=== PROMPT ===
Locate the word "Surah" in the entries below, then gather every line that holds it.

+++ DATA PROVIDED

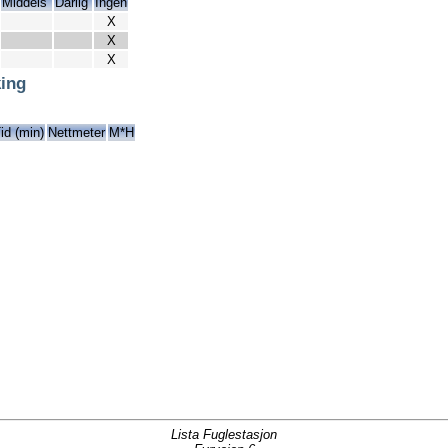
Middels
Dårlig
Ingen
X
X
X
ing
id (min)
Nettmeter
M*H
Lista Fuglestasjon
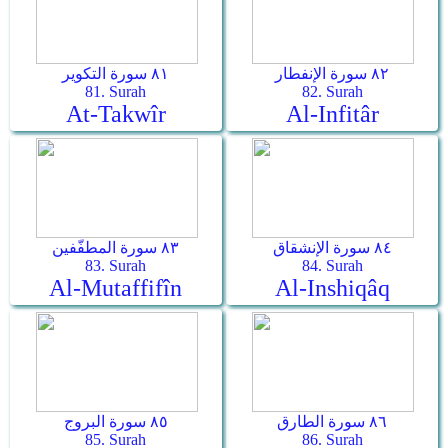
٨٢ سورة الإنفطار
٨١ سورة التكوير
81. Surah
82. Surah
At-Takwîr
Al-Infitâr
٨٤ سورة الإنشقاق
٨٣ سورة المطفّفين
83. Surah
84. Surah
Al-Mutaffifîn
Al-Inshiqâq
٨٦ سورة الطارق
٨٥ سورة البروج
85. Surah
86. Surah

++++++
+++ DATA PROVIDED

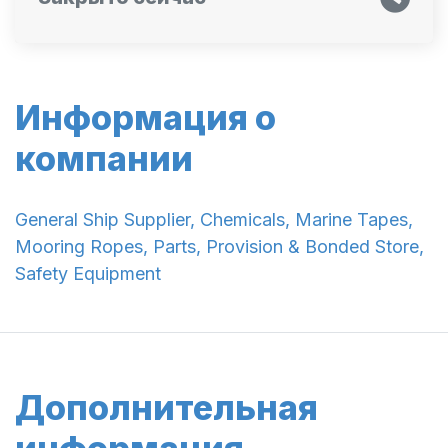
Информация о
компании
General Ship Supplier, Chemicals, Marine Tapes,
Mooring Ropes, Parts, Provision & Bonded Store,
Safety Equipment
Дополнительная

++++++
+++ DATA PROVIDED

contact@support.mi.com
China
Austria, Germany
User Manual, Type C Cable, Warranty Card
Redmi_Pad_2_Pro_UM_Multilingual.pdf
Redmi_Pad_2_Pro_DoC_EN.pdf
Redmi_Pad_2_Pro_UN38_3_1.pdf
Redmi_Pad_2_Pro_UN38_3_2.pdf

++++++

=== TASK ANSWER ===
81. Surah
82. Surah
83. Surah
84. Surah
85. Surah
86. Surah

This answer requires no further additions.